Tally the lines below that hold the string "round", and report the tally by itself.

[Stored items]
★ ★ ★ ★ ★ ★ ★

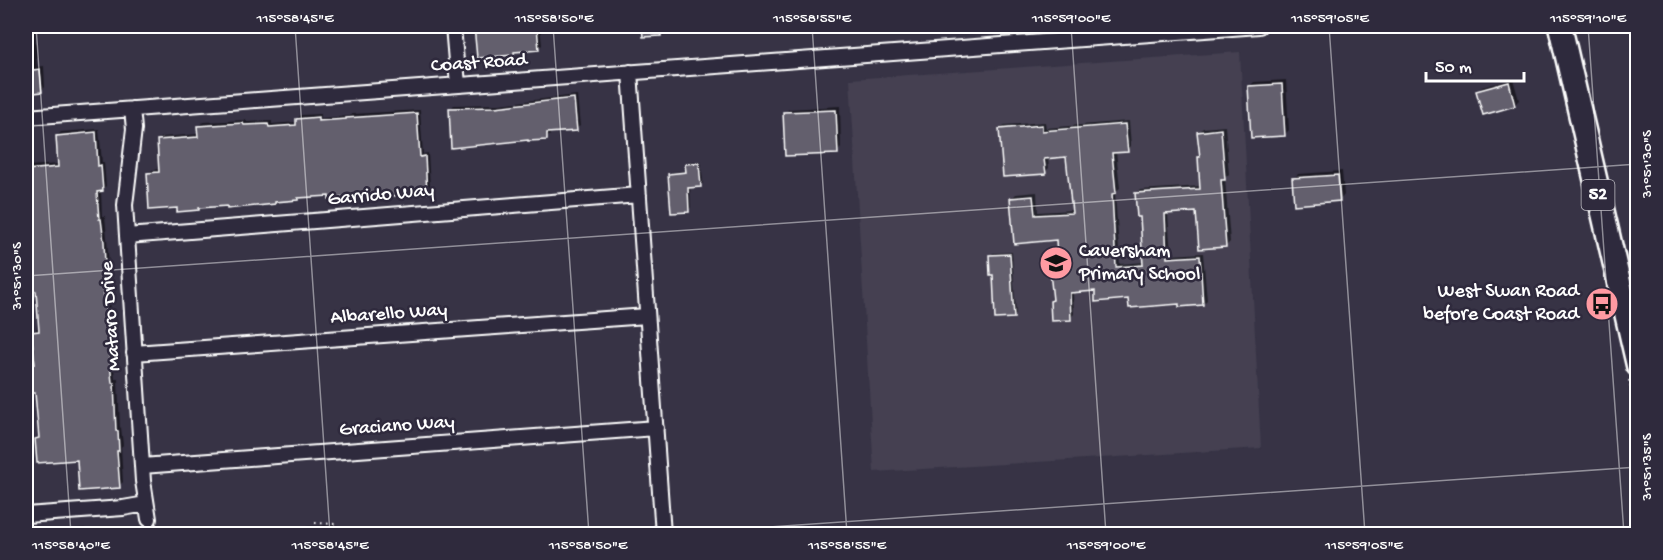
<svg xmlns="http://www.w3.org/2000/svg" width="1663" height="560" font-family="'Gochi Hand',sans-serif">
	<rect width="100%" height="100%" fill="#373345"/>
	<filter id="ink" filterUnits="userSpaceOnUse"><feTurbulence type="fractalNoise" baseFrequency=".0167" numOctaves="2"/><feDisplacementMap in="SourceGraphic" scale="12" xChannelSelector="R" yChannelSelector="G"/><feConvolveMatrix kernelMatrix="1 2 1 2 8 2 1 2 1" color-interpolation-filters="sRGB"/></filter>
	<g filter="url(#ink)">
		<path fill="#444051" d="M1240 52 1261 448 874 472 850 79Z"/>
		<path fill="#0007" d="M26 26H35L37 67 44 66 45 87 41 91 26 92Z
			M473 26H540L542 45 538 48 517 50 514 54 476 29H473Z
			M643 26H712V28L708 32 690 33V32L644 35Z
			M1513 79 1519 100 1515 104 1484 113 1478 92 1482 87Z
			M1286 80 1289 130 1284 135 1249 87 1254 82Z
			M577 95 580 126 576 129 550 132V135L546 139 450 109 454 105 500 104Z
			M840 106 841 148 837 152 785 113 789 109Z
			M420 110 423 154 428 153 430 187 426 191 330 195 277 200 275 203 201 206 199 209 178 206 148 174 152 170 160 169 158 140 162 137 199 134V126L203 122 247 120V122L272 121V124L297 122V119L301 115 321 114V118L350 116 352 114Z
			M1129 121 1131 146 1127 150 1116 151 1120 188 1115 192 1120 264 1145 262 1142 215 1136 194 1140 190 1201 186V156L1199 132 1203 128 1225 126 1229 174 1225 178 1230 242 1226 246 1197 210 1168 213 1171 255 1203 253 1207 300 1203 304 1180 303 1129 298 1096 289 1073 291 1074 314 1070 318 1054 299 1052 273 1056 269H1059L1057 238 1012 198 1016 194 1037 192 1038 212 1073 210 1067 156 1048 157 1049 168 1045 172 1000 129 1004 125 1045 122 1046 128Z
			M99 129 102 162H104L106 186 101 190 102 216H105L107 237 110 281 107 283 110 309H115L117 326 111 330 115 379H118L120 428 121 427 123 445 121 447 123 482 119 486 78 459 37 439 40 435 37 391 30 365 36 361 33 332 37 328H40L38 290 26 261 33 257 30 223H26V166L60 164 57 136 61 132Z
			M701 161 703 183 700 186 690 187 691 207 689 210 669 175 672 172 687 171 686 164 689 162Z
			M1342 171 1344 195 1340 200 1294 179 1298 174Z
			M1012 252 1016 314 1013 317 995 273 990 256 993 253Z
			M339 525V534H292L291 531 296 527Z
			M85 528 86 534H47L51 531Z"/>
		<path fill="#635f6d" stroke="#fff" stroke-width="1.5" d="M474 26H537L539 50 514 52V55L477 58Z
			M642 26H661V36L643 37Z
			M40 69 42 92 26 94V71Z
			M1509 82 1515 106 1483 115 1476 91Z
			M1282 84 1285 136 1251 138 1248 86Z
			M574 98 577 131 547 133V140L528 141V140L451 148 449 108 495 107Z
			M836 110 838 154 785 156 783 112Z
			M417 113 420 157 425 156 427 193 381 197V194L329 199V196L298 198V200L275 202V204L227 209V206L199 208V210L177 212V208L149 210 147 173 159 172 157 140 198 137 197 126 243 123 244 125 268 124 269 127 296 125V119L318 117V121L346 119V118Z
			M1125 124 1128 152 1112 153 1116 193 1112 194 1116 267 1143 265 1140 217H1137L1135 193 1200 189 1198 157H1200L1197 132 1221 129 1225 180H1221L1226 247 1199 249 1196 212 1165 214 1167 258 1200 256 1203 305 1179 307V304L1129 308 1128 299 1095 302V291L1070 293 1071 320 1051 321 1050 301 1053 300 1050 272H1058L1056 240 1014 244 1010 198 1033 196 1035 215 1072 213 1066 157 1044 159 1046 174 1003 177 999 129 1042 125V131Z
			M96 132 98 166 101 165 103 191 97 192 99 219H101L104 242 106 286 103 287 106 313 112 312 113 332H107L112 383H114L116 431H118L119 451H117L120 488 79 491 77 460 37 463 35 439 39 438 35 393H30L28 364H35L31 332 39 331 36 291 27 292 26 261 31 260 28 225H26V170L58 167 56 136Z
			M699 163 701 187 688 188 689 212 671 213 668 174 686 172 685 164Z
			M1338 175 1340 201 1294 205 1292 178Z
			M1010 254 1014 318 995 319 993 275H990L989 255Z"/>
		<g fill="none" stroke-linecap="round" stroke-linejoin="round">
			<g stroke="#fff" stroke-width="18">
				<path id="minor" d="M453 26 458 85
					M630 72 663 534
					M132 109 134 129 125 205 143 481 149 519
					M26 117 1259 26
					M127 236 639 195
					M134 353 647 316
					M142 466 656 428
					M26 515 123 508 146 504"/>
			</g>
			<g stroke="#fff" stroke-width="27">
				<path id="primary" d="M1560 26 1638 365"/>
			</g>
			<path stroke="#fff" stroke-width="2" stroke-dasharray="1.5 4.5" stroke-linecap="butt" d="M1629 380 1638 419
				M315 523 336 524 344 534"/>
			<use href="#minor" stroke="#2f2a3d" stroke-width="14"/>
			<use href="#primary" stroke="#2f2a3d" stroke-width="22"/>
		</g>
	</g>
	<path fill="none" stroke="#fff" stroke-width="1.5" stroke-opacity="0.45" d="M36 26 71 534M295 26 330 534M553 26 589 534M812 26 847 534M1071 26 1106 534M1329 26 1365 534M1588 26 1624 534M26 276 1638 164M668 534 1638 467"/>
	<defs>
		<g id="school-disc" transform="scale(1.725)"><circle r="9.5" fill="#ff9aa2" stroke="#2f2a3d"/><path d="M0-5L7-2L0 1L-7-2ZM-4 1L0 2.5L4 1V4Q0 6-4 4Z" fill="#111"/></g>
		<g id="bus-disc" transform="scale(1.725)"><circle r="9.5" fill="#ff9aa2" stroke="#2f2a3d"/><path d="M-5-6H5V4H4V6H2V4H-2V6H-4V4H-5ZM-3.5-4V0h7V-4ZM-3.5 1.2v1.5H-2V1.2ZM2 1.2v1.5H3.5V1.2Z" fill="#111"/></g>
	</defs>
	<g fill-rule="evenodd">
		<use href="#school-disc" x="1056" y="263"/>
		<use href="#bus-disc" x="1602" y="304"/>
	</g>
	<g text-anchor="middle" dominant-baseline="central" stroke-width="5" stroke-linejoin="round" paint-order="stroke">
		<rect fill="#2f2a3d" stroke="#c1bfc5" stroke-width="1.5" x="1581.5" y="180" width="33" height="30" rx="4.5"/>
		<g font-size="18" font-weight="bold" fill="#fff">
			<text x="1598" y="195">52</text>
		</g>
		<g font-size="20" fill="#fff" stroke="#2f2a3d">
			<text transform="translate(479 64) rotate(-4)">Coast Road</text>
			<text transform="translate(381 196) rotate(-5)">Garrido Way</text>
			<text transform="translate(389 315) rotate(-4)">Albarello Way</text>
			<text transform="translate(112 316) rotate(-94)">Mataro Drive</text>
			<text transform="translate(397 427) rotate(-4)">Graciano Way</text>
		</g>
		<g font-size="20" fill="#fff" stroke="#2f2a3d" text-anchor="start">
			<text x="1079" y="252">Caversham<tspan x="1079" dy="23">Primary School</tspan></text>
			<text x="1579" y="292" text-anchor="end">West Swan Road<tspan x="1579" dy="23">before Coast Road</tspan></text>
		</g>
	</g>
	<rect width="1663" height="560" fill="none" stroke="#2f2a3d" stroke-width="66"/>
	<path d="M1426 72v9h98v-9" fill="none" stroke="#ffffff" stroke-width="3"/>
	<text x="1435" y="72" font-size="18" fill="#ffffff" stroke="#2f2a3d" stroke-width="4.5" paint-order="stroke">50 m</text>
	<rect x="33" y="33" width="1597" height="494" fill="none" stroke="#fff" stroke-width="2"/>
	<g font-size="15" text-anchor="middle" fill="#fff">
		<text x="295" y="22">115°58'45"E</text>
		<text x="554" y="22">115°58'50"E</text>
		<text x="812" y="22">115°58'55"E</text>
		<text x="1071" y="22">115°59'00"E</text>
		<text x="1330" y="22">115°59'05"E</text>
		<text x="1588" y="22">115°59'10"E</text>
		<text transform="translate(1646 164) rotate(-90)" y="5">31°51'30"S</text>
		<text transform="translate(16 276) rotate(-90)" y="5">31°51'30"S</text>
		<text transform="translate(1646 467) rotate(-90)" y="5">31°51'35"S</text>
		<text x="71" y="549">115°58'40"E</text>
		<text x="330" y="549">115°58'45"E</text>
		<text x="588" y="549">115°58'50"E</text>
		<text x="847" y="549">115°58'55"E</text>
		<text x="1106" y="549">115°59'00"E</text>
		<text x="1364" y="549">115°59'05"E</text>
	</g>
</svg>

★ ★ ★ ★ ★ ★ ★

■ **RESPONSE AREA**:
2